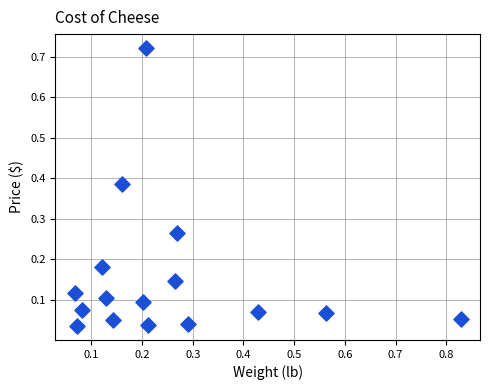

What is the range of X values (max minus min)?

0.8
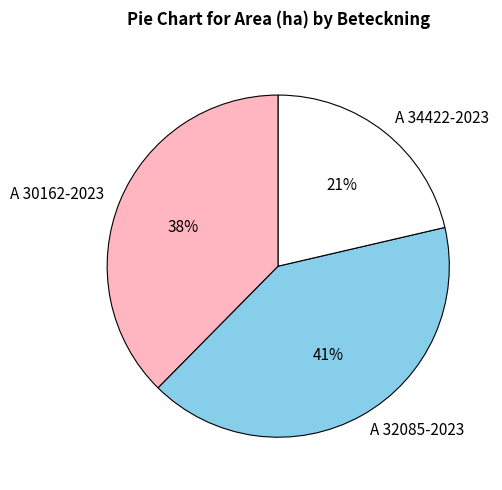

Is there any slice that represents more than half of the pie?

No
...
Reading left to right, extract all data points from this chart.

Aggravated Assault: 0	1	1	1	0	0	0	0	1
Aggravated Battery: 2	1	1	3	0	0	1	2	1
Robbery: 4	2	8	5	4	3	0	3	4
* * *
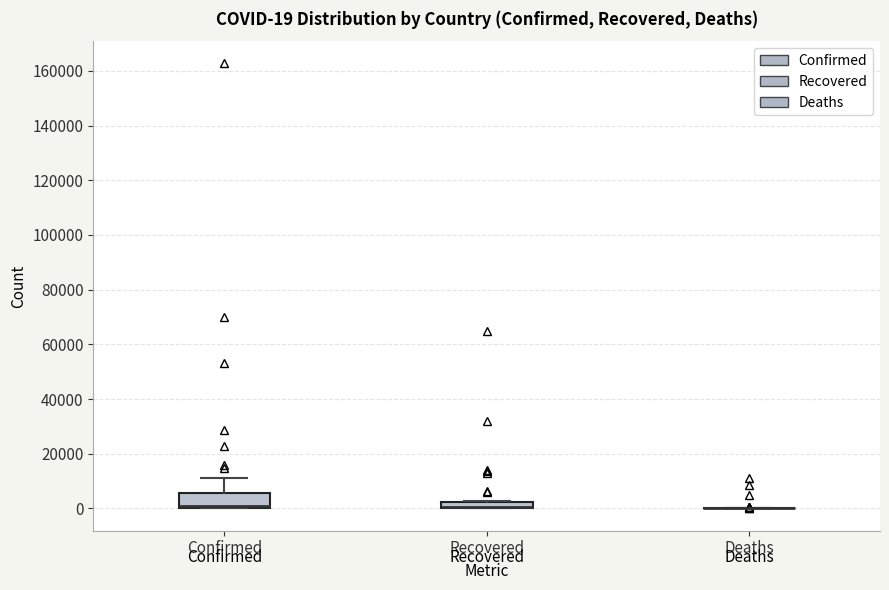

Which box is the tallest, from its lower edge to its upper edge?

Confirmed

* [PROBLEM DETAILS]
Count the lines in the records that contain the string "Aggravated", with case counting, and reply with only that number.

* [ANSWER TO THIS PROBLEM]
2